Friday, March 14, 2014

Poyson and Malice

Though it was available in England in manuscript form prior to its first official English translation, Machiavelli's The Prince became officially available in 1640. Unfortunately for those who wanted to get ahead in politics, The Prince was almost immediately re-banned in 1643. This despite the introduction by the translator Edward Dacres in which he rather ambiguously extolls the virtues of the text.

This book carryes its poyson and malice in it; yet mee thinks the judicious peruser may honestly make use of it in the actions of his life, with advantage.
England was not the first to specifically bar the work as it had previously made the Index librorum prohibiturum, the Catholic Church's list of banned books. The cynical might say that the initial ban by the Church was not because it found the subject matter inherently heretical, but because Machiavelli's treatise urged a ruler to always consider the ruler's own self interest ahead of every other concern - which naturally posed a threat to the political might of the Church.

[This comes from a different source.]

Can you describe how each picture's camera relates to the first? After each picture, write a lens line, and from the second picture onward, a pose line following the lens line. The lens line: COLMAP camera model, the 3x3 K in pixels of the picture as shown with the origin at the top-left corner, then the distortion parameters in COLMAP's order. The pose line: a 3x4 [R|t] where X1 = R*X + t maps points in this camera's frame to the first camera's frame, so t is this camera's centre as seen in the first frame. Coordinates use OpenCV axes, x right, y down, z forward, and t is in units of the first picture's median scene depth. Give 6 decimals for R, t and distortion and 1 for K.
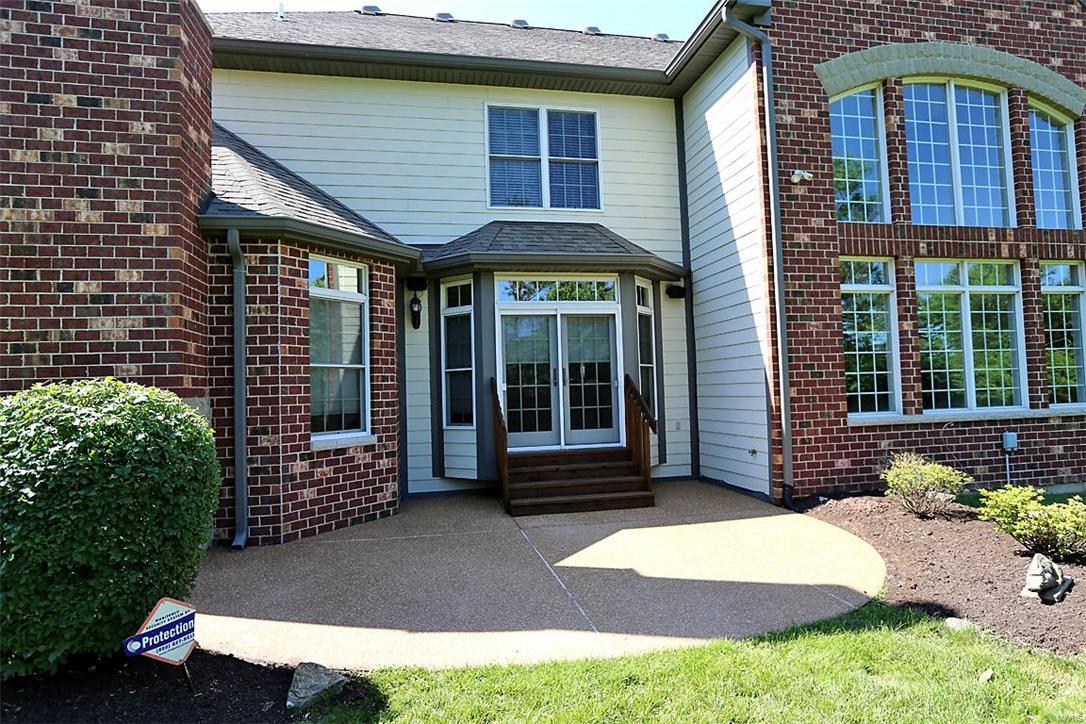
lens RADIAL K [[585.9, 0, 544.3], [0, 585.9, 362.7], [0, 0, 1]] dist [-0.023374, 0.010940]
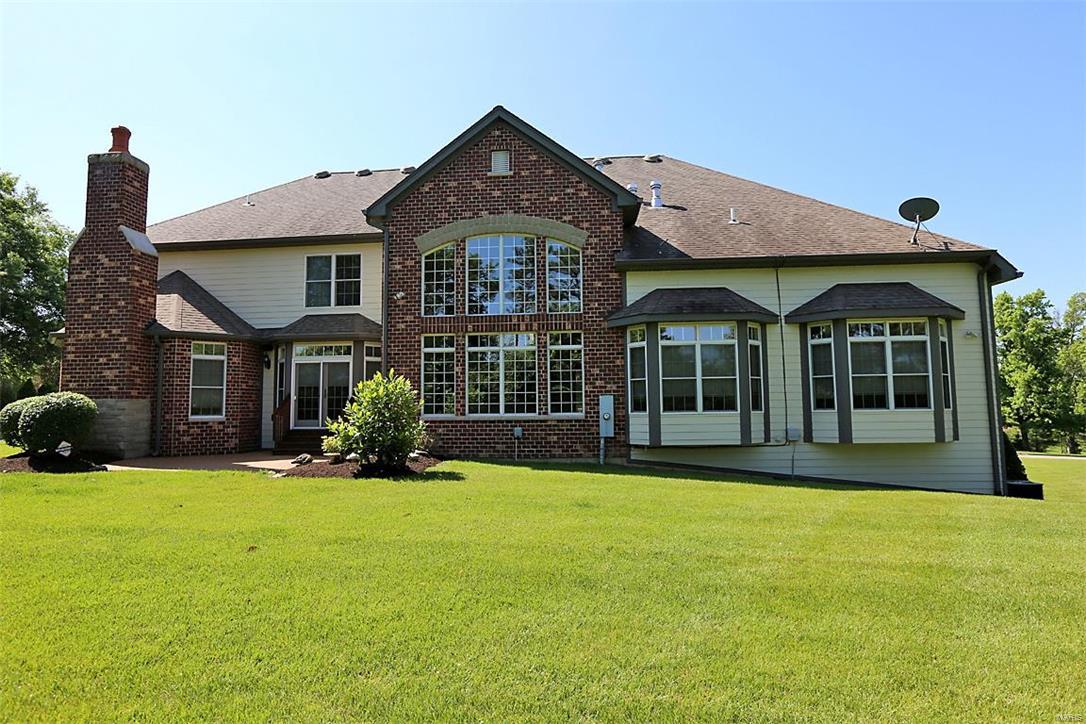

Our copy is well thumbed with numerous annotations in Latin and English in the margins by previous owners. The notations include many references to English history including one on Queen Elizabeth which appears next to an underlined passage that reads:
Afterwards ought hee encourage his Citizens... but rather provide rewards for those that shall set these matters afoot, or for any one else that shall in any way amplifie his City or State.
Though our copy is currently uncatalogued, you can ask for it by title and date (1640) and mention that it's part of the Hickmott uncatalogued material.